The crude material was cleaved from the resin and deprotected by dissolving the dried resin in 30% aqueous ammonia (190mL) and stirring at 65 ℃ for 5 h. The solid support was filtered off and the aqueous solution was concentrated to about 60mL by rotary evaporation. The solution was further treated with H₂O was diluted to a final volume of 100mL and solid Na was added₂CO₃To obtain 50mM Na₂CO₃Solution (crude oligomer content of 124 mg/mL). A portion of the crude material (80mL) was purified by RP-HPLC according to the parameters in Table 2.

Table 2: RP-HPLC purification parameters.

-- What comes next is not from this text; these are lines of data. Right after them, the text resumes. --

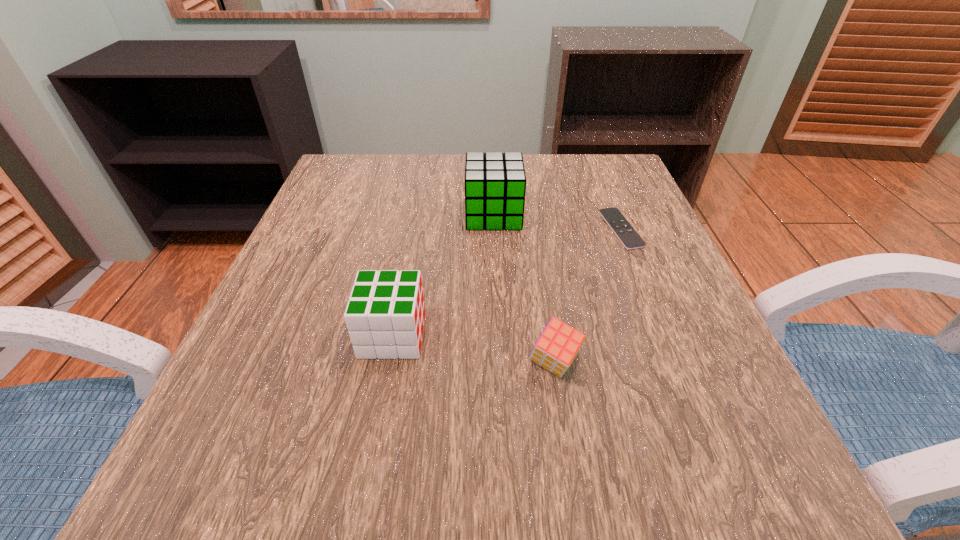
I want to click on free spot between the leftmost object and the rightmost object, so click(x=507, y=282).

What are the coordinates of `vacant space that is in between the tallest object and the shortest cube` in the screenshot? It's located at (524, 289).

You are a GUI agent. You are given a task and a screenshot of the screen. Output one action in this format:
    pyautogui.click(x=<x>, y=<y>)
    Task: Click on the unoccupied position between the rightmost object and the farthest cube
    
    Given the screenshot: What is the action you would take?
    pyautogui.click(x=557, y=222)

At what (x,y) coordinates should I click in order to perform the action: click on vacant region between the shortest cube and the remote control. Please return your answer as a coordinate pair (x, y). This screenshot has width=960, height=540. Looking at the image, I should click on (588, 296).

At what (x,y) coordinates should I click in order to perform the action: click on unoccupied area between the remote control and the tallest object. Please return your answer as a coordinate pair (x, y). Image resolution: width=960 pixels, height=540 pixels. Looking at the image, I should click on (557, 222).

This screenshot has width=960, height=540. I want to click on vacant point located between the third shortest object and the remote control, so click(x=507, y=282).

I want to click on vacant space that's between the shortest object and the tallest cube, so click(x=557, y=222).

At what (x,y) coordinates should I click in order to perform the action: click on free space between the tallest object and the rightmost object. Please return your answer as a coordinate pair (x, y). Image resolution: width=960 pixels, height=540 pixels. Looking at the image, I should click on (557, 222).

At what (x,y) coordinates should I click in order to perform the action: click on vacant space that is in between the leftmost object and the third tallest object. Please return your answer as a coordinate pair (x, y). The width and height of the screenshot is (960, 540). Looking at the image, I should click on (473, 349).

c. DMT deprotection, desalination and concentration by tangential flow filtration

Fractions from RP purification were collected to yield 2.5L (2mg/mL of oligomer) and washed with H₂O diluted to a final volume of 4.2L. In a Hydrosart Sartocon cassette (0.1 m) equipped with two 2kD cut-offs²) Is/are as followsThe material was processed on a cross-flow machine to trigger DMT deprotection, concentration and tangential flow filtration. The program parameters are detailed in table 3.

Table 3:detailed parameters of the cross-flow procedure.

The solution obtained after washing was lyophilized to obtain 4.00g of the title product (42% overall yield based on synthesis scale, 88% UV purity).